バックオフィスのDXを実現する手法は複数あり、それぞれ目的や特徴に違いがあります。

自社のニーズにマッチしていないDXを推進しても、いたずらにコストを費やすだけですので、まずは自社の業務課題を明確にし、どのようなDXが必要なのか洗い出すことから始めましょう。

具体的には、時間外労働の量から部門ごとの業務負担をチェックする、社員アンケートを採って問題点を浮き彫りにするといった施策が有効です。

2. 中・長期的な時間軸で進めていく

バックオフィスのDX推進に限らず、既存のシステムを全く新しいシステムに置き換えるには、試行錯誤を繰り返す必要があります。

特に大きな課題であるDX人材の確保・育成に関しては年単位の時間が必要になりますので、DX推進プロジェクトは中・長期的な時間軸で進めていくことが大切です。

具体的には、持続可能な予算の検討や、試験的にバックオフィスのDXを実現したパイロットチームの編成などを行い、少しずつ実績を積み重ねていくのが成功への近道となります。

バックオフィスのDXを進めて企業の課題を解決しよう

バックオフィスは企業経営に直接関わる重要な業務ですので、ささいなミスやエラーも許されません。

しかし、日々生み出されるバックオフィスの業務量は甚大で、少子高齢化によって生産年齢人口が徐々に減少している現代日本では、1人あたりの社員にかかる負担が重くなっていることが問題視されています。
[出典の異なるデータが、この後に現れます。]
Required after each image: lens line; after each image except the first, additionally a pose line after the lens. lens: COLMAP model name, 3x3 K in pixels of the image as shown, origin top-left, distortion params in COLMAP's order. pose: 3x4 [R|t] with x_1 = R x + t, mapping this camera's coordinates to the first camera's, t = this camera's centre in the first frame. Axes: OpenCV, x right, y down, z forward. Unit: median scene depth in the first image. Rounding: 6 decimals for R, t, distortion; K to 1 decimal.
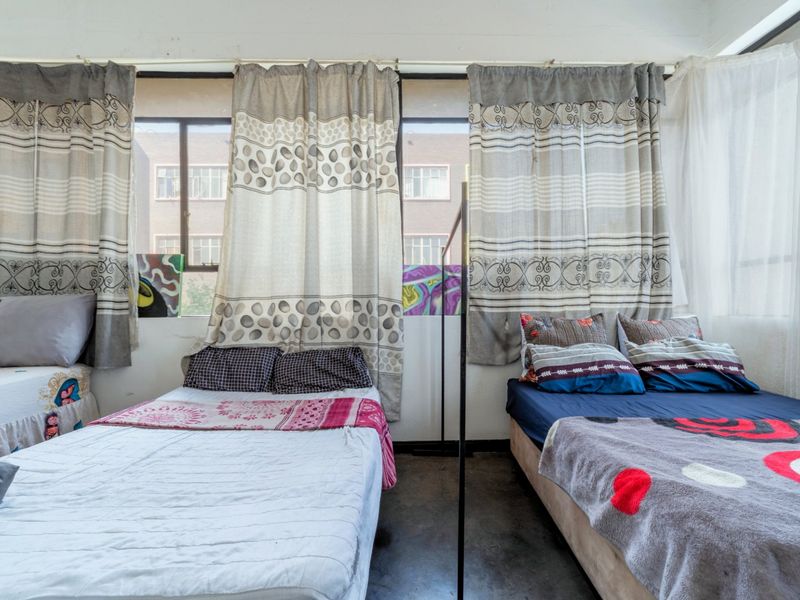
lens RADIAL K [[356.7, 0, 396.1], [0, 356.7, 302.3], [0, 0, 1]] dist [-0.001498, 0.000231]
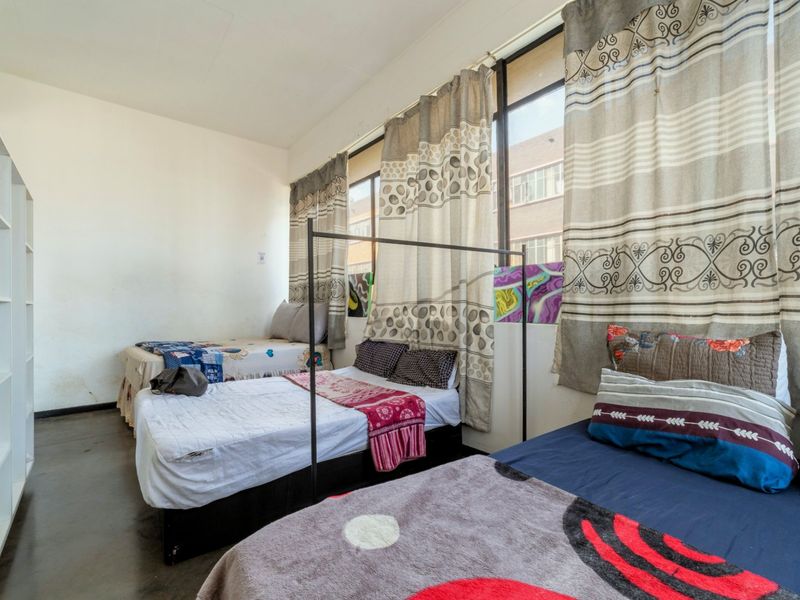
lens RADIAL K [[370.5, 0, 400.0], [0, 370.5, 300.0], [0, 0, 1]] dist [0.002122, 0.000344]
pose [[0.611324, -0.010145, -0.791316, 0.652071], [0.011697, 0.999924, -0.003783, -0.019942], [0.791294, -0.006943, 0.611396, 0.209827]]
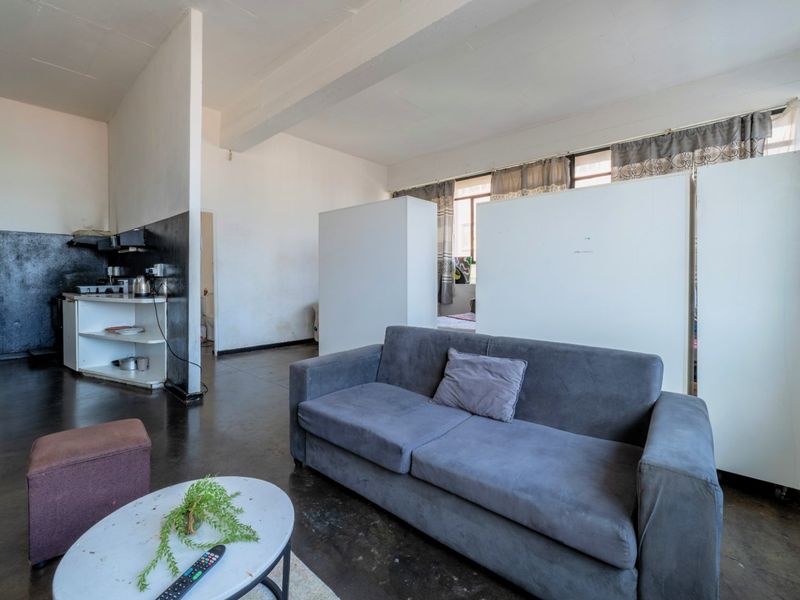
lens RADIAL K [[370.9, 0, 401.6], [0, 370.9, 280.4], [0, 0, 1]] dist [-0.000444, 0.000010]
pose [[0.730132, 0.013776, -0.683167, 0.735520], [-0.000387, 0.999805, 0.019747, -0.030761], [0.683306, -0.014154, 0.729995, -1.094602]]
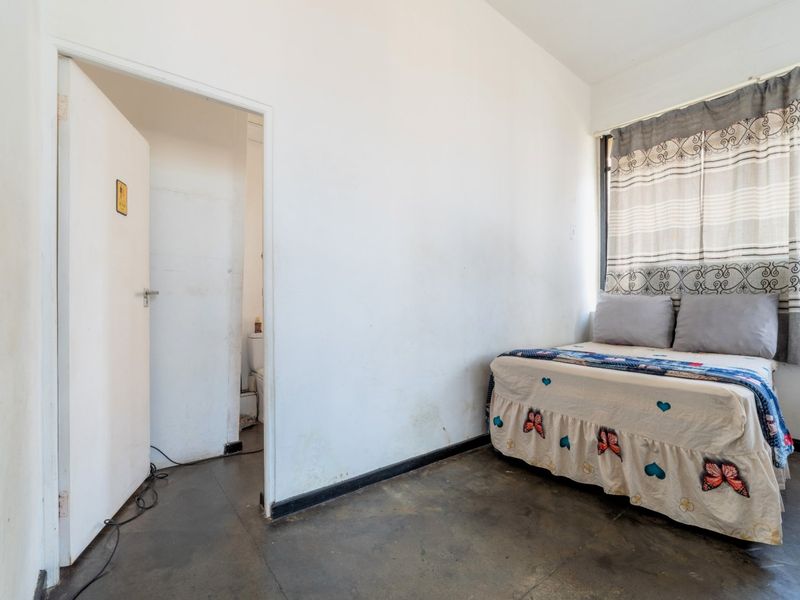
lens RADIAL K [[356.7, 0, 396.1], [0, 356.7, 302.3], [0, 0, 1]] dist [-0.001498, 0.000231]
pose [[0.637906, 0.013422, -0.769997, -0.734460], [-0.008596, 0.999910, 0.010307, 0.002823], [0.770066, 0.000044, 0.637964, -0.550159]]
バックオフィスのDXを実現すれば、定型業務の自動化や、部署・部門間のシステム連携などにより、既存の業務を大幅に効率化することができます。

時間やコストを節約できるのはもちろん、誤入力や計算ミスといったヒューマンエラーも未然に防げるようになりますので、経営の根幹に関わる重要なバックオフィスだからこそ、DXの積極的な推進をおすすめします。